Friday, October 24, 2008

THE FIRST YEAR JOURN CLASS TUMBLE DRYER

And so the blogging began…….after a whole lot of other beginnings. I began my first year at Rhodes with acute knowledge about what journalism was all about, not only because all I knew was that I just wanted to write but also because the first year theme of surviving first year was very constricting in itself but also because of some of the challenges that came with the course.
And so I tried to navigate myself through the work, and as hard as I tried, it was hard sticking not only to deadlines but the big bad “genre characteristics” that like big bad monsters in a dark room kept constraining me from all angles. Granted that they existed and it took practice, news writing, vac-work, narrative and genre, narrative and genre and more narrative and genre.
And then the blog came, Dig My Rez it was. From working alone to working in a group with different people who had different ideas and different working techniques made life difficult. Until the day I almost lost my quota, adamant to fix it, and fix it I did. With my limited knowledge of the cyber sphere I managed to try and relate our blog character to our actual blog now that was hard work on its own. Trying to relate every piece of writing with it was even harder but alas a small and short lived victory it was.
“Make sure that the target audience is reached, make sure that the character of the blog is reflected, make sure that the polls are up to date and make sure you still post extra pieces of writing to the blog” said the voices in my head during the fourth term of working with narrative and genre and as the theme dragged on and became old so did the story ideas and trains of thought.

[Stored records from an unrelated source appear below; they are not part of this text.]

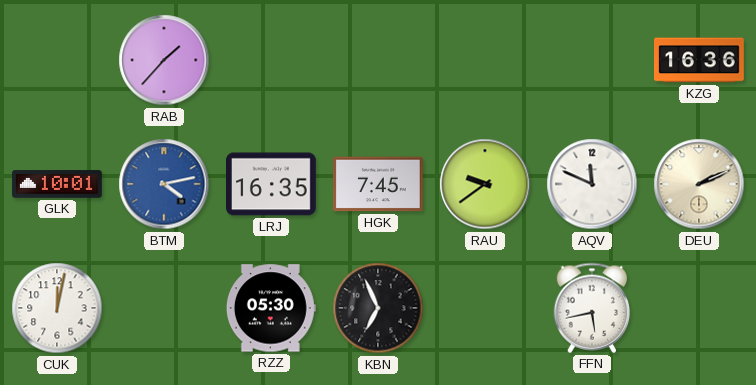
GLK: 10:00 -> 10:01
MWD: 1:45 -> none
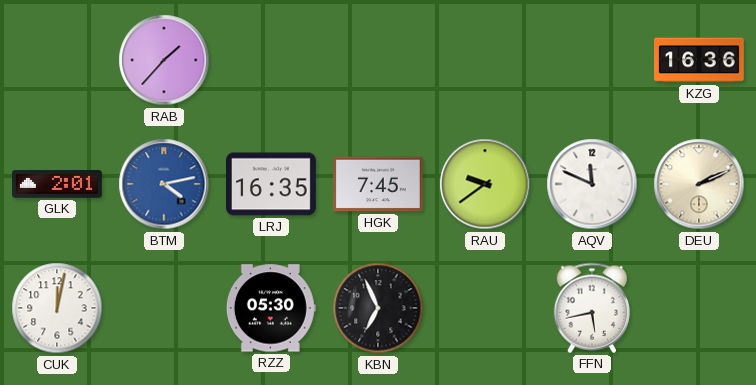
GLK: 10:01 -> 2:01
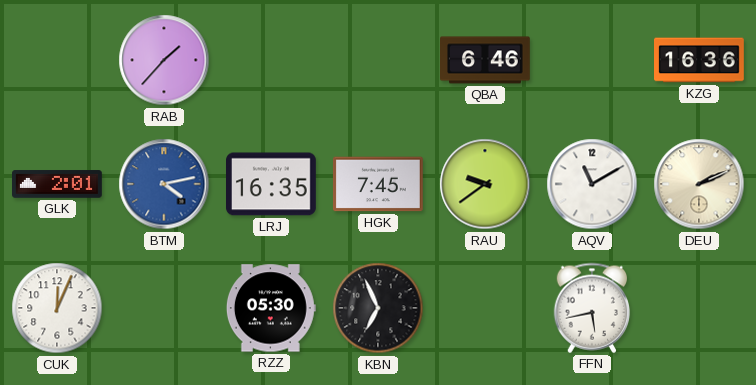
QBA: none -> 6:46
AQV: 11:49 -> 11:10
CUK: 12:02 -> 12:04
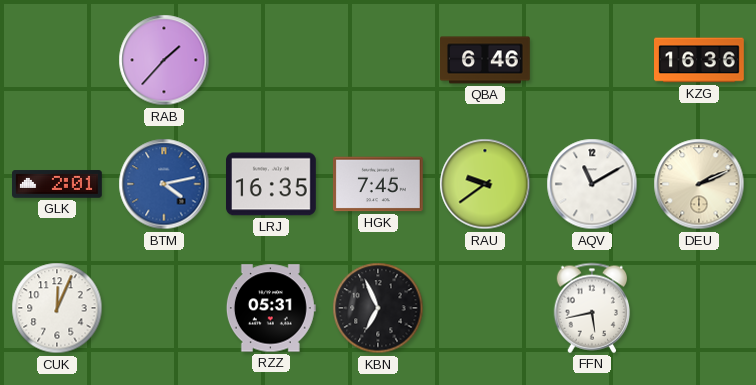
RZZ: 05:30 -> 05:31
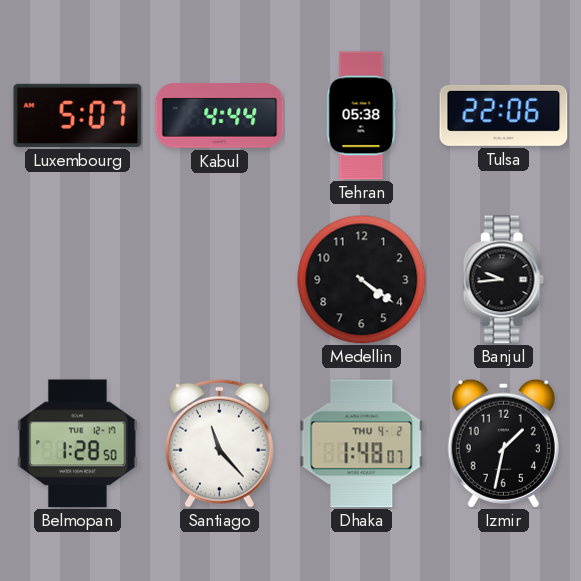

Was this even journalism? Confines and constraints in spaces filled with limitations of every kind, be it a word count, a written piece type or the infamous blog character. So many things to say, so little time in which to say them in and offcourse so many other factors to consider when writing about whatever it is I was writing about…… eternal frustration. Then the question arises, is journalism writing what you know how you know it or sticking to rules of writing what you know within the confines of not only the course but the different genre expectations.
Yes…. I have learnt and realised that writing is governed by rules, rules, and more rules and so I learnt to roll with the punches, kicking and screaming at every turn! “Help me, I am drowning” said the voice of helplessness in my head as the workload became too much to bear, the ideas slow in coming and the working slower. And so we tried as hard as we could to compromise, working in a group had its challenges, where going the extra mile was rare and to be avoided like the plague.
And so the struggle continued, as it were, trying to reflect on everything that is not right with the world and everything that was, trying to make sense of it all, Journalism and Media Studies it was. All this and more being done while “sticking to the game plan”.